Companies from China, India and Japan join global investors checking out gas export potential of North Coast

Premier Christy Clark and B.C.'s new trade commissioner Ben Stewart (left) tour LNG import facility in China.

Premier Christy Clark and B.C.'s new trade commissioner Ben Stewart (left) tour LNG import facility in China.

Chinese petrochemical giant Sinopec, another Japanese player and an unidentified Indian company are joining the international move to explore liquefied natural gas exports from northern B.C., says Rich Coleman, B.C.’s minister for natural gas development.

Sinopec, ranked the fifth largest global company in 2011, is looking for LNG imports equivalent to the output of the world’s second largest LNG terminal, Coleman told reporters as Premier Christy Clark began a trade trip to Asia.

Another new player is Idemitsu Kosan Co., the second largest petroleum refiner in Japan, which is applying for a federal export permit in a partnership with Calgary-based AltaGas called Triton LNG.

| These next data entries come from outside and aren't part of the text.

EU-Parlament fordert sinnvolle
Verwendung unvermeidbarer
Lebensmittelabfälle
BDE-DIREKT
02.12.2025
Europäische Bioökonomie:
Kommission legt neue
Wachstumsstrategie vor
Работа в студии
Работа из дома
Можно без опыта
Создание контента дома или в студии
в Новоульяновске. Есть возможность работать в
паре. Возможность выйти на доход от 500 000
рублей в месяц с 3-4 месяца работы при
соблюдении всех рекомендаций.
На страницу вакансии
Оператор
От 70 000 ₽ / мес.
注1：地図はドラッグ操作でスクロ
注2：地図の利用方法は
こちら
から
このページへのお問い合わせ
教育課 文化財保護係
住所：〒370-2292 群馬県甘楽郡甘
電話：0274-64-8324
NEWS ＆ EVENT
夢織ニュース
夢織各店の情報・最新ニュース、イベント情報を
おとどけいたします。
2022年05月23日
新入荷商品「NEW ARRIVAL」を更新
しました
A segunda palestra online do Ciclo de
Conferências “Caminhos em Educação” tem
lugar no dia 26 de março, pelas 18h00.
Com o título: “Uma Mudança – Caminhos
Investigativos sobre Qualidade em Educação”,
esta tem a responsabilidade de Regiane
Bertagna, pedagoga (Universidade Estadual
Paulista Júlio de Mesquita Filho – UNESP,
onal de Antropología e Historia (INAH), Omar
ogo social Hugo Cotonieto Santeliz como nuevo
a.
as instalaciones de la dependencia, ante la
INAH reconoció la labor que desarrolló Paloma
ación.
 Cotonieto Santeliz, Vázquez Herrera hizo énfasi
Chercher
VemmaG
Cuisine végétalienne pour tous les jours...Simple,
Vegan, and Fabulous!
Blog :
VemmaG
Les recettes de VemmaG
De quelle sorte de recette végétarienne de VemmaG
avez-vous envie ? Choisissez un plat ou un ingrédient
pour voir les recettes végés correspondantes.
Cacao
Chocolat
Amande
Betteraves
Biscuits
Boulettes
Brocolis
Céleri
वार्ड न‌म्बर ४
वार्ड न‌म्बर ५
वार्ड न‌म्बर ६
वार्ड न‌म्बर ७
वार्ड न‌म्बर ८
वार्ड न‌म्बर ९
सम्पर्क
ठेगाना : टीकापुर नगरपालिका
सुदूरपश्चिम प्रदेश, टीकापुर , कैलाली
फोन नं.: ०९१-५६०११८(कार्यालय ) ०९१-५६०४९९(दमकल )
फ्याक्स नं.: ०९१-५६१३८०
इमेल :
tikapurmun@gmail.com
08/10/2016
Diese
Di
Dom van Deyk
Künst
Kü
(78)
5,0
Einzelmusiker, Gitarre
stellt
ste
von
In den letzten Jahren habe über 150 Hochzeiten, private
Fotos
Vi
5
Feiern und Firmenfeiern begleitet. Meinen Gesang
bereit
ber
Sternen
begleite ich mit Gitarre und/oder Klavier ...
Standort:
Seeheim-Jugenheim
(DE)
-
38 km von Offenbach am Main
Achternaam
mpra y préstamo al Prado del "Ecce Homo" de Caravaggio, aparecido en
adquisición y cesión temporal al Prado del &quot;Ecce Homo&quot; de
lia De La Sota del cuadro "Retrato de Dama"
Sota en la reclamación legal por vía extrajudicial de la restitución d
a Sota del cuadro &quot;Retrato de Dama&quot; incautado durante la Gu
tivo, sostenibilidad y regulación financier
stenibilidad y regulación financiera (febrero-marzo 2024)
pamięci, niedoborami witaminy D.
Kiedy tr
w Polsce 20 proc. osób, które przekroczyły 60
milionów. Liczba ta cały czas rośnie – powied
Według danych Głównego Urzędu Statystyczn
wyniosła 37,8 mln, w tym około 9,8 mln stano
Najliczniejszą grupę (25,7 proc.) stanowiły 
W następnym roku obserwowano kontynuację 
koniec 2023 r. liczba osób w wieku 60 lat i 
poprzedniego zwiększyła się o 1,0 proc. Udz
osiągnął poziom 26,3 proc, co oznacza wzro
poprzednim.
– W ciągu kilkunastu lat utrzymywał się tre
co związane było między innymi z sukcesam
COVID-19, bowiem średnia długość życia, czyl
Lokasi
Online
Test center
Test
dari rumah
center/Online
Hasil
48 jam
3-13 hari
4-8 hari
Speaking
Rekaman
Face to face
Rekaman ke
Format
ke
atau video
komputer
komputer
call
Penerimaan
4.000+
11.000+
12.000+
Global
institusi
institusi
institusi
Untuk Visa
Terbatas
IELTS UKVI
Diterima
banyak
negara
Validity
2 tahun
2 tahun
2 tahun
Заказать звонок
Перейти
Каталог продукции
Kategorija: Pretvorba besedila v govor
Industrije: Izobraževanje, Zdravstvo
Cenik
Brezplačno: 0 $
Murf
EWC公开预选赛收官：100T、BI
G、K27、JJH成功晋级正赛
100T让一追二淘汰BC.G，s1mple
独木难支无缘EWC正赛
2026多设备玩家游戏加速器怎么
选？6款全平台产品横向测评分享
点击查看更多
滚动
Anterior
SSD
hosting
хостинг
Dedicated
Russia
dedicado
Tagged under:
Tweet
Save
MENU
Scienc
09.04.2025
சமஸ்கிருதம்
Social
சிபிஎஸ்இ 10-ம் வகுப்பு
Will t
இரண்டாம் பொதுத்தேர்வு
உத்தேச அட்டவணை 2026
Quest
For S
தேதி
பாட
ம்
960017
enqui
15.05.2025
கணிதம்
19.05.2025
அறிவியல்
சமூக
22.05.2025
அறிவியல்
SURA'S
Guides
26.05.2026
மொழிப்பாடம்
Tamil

China National Overseas Oil Company and its new subsidiary Nexen has put up a non-refundable deposit of $12 million toward purchase of provincial land on the north side of Grassy Point near Prince Rupert, Coleman said. Another unidentified company has shown interest in the south side of Grassy Point.

The new proposals add to a lineup of international investment proposed by Petronas, Chevron, Shell, British Gas and others, which are expected to make final investment decisions in 2014.

Coleman said the tax rate for LNG producers is to be presented to companies by the end of November, but it may not be public until the B.C. government table its budget in February.